Famille de Baar (ZG), aux nombreux rameaux, probablement venue de Bremgarten (AG) ou d'Obwald. Jost, établi au domaine de Tann-Deibüel en 1473 est son premier représentant connu. Au XVIe s. au plus tard, les A. furent admis dans la corporation d'usagers de Baar-Dorf, où ils possédaient plusieurs domaines, et Rudolf le fut dans celle de Grüt en 1646. Heinrich, membre du Conseil de la ville et bailliage de Zoug en 1540, participa au renouvellement du coutumier cantonal en 1566. Johann, son petit-fils, fut aussi membre du Conseil. Jakob (->), fils de Johann, acheta le moulin d'Obermühle, à Baar, en 1650 et fonda une dynastie de six générations de meuniers; le dernier, Franz Joseph (->), se retira en 1812. Il fut le premier amman d'une branche des A. qui joua un rôle politique important, jusqu'à l'époque contemporaine: représentée presque sans interruption au Conseil de la ville et bailliage, membre du parti des Doux au XVIIIe s. et mêlée étroitement aux querelles avec les Durs (Harten- und Lindenhandel"), alliée à des familles patriciennes de la ville de Zoug, elle a donné les neuf ammans, quatre des cinq baillis, un des deux conseillers aux Etats (Othmar ->), les deux chanceliers et tous les officiers du service étranger qui portent le nom d'A. Un tiers des officiers originaires de Baar furent des A., tel Joseph Leonz (->), la plupart au service de France, d'Espagne ou de Sicile.
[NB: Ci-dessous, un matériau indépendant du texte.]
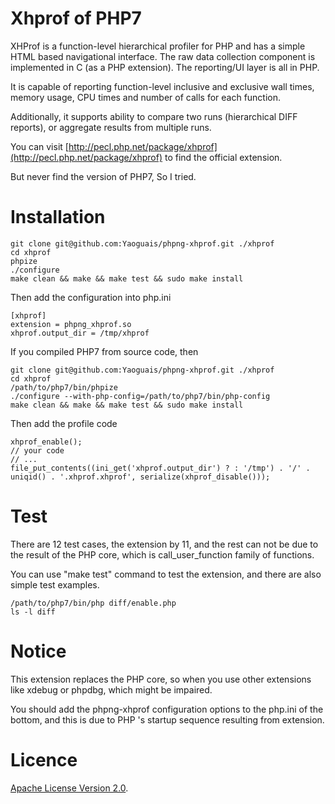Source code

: # Xhprof of PHP7

XHProf is a function-level hierarchical profiler for PHP
and has a simple HTML based navigational interface.
The raw data collection component is implemented in C (as a PHP extension).
The reporting/UI layer is all in PHP.

It is capable of reporting function-level inclusive and exclusive wall times,
memory usage, CPU times and number of calls for each function.

Additionally, it supports ability to compare two runs (hierarchical DIFF reports),
or aggregate results from multiple runs.

You can visit [http://pecl.php.net/package/xhprof](http://pecl.php.net/package/xhprof)
to find the official extension.

But never find the version of PHP7, So I tried.




# Installation

    git clone git@github.com:Yaoguais/phpng-xhprof.git ./xhprof
	cd xhprof
	phpize
	./configure
	make clean && make && make test && sudo make install



Then add the configuration into php.ini

    [xhprof]
    extension = phpng_xhprof.so
    xhprof.output_dir = /tmp/xhprof



If you compiled PHP7 from source code, then

    git clone git@github.com:Yaoguais/phpng-xhprof.git ./xhprof
    cd xhprof
    /path/to/php7/bin/phpize
    ./configure --with-php-config=/path/to/php7/bin/php-config
    make clean && make && make test && sudo make install

Then add the profile code

	xhprof_enable();
	// your code
	// ...
	file_put_contents((ini_get('xhprof.output_dir') ? : '/tmp') . '/' . uniqid() . '.xhprof.xhprof', serialize(xhprof_disable()));





# Test

There are 12 test cases, the extension by 11,
and the rest can not be due to the result of the PHP core,
which is call\_user\_function family of functions.

You can use "make test" command to test the extension,
and there are also simple test examples.

    /path/to/php7/bin/php diff/enable.php
    ls -l diff




# Notice

This extension replaces the PHP core, so when you use other extensions like xdebug or phpdbg,
which might be impaired.

You should add the phpng-xhprof configuration options to the php.ini of the bottom,
and this is due to PHP 's startup sequence resulting from extension.




# Licence

[Apache License Version 2.0](http://www.apache.org/licenses/LICENSE-2.0).

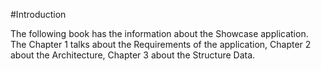 #Introduction

The following book has the information about the  Showcase application. The Chapter 1 talks about the Requirements of the application, Chapter 2 about the Architecture, Chapter 3 about the Structure Data.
Jakob (->) avait obtenu la bourgeoisie de Lucerne, où s'installèrent plusieurs de ses descendants, notamment le capitaine Johann Jakob (1679-1740) qui épousa une Pfyffer d'Altishofen. De nombreux A. furent hommes d'Eglise, mais la plupart, comme le curé Christian Leonz (1690-1757) qui déclencha l'affaire d' Udligenswil en 1725, ne sont pas issus de la même branche que les magistrats.

Sources et bibliographie

  • A. Müller, Geschichte der Korporation Baar-Dorf, 1945
  • F. Hotz, «Andermatt von Baar», in Heimatbuch Baar, 1954 (avec généal.)